:: INFORMATION

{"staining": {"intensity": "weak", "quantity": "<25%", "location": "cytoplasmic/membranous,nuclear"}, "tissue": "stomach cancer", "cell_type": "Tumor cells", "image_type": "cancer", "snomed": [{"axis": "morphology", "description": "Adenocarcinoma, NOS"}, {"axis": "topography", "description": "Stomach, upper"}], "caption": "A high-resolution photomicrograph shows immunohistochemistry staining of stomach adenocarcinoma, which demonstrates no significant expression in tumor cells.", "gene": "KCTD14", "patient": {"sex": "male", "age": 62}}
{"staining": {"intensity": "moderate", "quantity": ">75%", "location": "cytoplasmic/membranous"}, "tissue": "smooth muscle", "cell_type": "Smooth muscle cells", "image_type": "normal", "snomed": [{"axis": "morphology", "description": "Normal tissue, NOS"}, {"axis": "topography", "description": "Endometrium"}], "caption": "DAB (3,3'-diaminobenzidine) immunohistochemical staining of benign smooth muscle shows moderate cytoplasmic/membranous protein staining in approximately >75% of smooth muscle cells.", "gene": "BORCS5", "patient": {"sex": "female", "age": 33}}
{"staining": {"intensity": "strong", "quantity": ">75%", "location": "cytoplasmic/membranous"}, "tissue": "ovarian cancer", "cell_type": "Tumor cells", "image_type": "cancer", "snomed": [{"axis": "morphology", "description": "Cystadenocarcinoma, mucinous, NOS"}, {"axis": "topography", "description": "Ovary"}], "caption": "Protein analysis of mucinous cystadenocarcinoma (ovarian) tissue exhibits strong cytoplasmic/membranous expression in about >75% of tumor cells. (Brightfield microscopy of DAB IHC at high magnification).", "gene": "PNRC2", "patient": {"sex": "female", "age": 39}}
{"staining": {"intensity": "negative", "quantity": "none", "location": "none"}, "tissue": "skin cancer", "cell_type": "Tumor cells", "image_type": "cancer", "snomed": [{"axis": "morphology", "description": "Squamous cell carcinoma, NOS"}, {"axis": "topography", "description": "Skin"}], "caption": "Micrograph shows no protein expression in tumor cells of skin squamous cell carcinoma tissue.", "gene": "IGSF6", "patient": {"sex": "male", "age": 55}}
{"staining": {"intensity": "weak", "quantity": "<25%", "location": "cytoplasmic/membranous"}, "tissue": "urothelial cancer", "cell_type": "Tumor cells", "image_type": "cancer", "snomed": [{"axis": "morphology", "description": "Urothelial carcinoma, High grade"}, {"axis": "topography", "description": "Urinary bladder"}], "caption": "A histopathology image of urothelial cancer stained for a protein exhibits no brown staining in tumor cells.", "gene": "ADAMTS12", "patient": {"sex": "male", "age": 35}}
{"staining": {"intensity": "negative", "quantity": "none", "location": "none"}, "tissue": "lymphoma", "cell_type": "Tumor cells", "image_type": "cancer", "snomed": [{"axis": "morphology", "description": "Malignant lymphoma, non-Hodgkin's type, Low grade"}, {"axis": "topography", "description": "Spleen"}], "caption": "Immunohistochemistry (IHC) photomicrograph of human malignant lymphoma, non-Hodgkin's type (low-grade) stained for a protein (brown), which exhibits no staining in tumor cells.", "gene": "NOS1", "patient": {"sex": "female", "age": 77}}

::::

--- EXERCISE DETAILS ---
Nothing should be omitted or altered. Retype the records exactly.

--- EXERCISE ANSWER ---
{"staining": {"intensity": "weak", "quantity": "<25%", "location": "cytoplasmic/membranous,nuclear"}, "tissue": "stomach cancer", "cell_type": "Tumor cells", "image_type": "cancer", "snomed": [{"axis": "morphology", "description": "Adenocarcinoma, NOS"}, {"axis": "topography", "description": "Stomach, upper"}], "caption": "A high-resolution photomicrograph shows immunohistochemistry staining of stomach adenocarcinoma, which demonstrates no significant expression in tumor cells.", "gene": "KCTD14", "patient": {"sex": "male", "age": 62}}
{"staining": {"intensity": "moderate", "quantity": ">75%", "location": "cytoplasmic/membranous"}, "tissue": "smooth muscle", "cell_type": "Smooth muscle cells", "image_type": "normal", "snomed": [{"axis": "morphology", "description": "Normal tissue, NOS"}, {"axis": "topography", "description": "Endometrium"}], "caption": "DAB (3,3'-diaminobenzidine) immunohistochemical staining of benign smooth muscle shows moderate cytoplasmic/membranous protein staining in approximately >75% of smooth muscle cells.", "gene": "BORCS5", "patient": {"sex": "female", "age": 33}}
{"staining": {"intensity": "strong", "quantity": ">75%", "location": "cytoplasmic/membranous"}, "tissue": "ovarian cancer", "cell_type": "Tumor cells", "image_type": "cancer", "snomed": [{"axis": "morphology", "description": "Cystadenocarcinoma, mucinous, NOS"}, {"axis": "topography", "description": "Ovary"}], "caption": "Protein analysis of mucinous cystadenocarcinoma (ovarian) tissue exhibits strong cytoplasmic/membranous expression in about >75% of tumor cells. (Brightfield microscopy of DAB IHC at high magnification).", "gene": "PNRC2", "patient": {"sex": "female", "age": 39}}
{"staining": {"intensity": "negative", "quantity": "none", "location": "none"}, "tissue": "skin cancer", "cell_type": "Tumor cells", "image_type": "cancer", "snomed": [{"axis": "morphology", "description": "Squamous cell carcinoma, NOS"}, {"axis": "topography", "description": "Skin"}], "caption": "Micrograph shows no protein expression in tumor cells of skin squamous cell carcinoma tissue.", "gene": "IGSF6", "patient": {"sex": "male", "age": 55}}
{"staining": {"intensity": "weak", "quantity": "<25%", "location": "cytoplasmic/membranous"}, "tissue": "urothelial cancer", "cell_type": "Tumor cells", "image_type": "cancer", "snomed": [{"axis": "morphology", "description": "Urothelial carcinoma, High grade"}, {"axis": "topography", "description": "Urinary bladder"}], "caption": "A histopathology image of urothelial cancer stained for a protein exhibits no brown staining in tumor cells.", "gene": "ADAMTS12", "patient": {"sex": "male", "age": 35}}
{"staining": {"intensity": "negative", "quantity": "none", "location": "none"}, "tissue": "lymphoma", "cell_type": "Tumor cells", "image_type": "cancer", "snomed": [{"axis": "morphology", "description": "Malignant lymphoma, non-Hodgkin's type, Low grade"}, {"axis": "topography", "description": "Spleen"}], "caption": "Immunohistochemistry (IHC) photomicrograph of human malignant lymphoma, non-Hodgkin's type (low-grade) stained for a protein (brown), which exhibits no staining in tumor cells.", "gene": "NOS1", "patient": {"sex": "female", "age": 77}}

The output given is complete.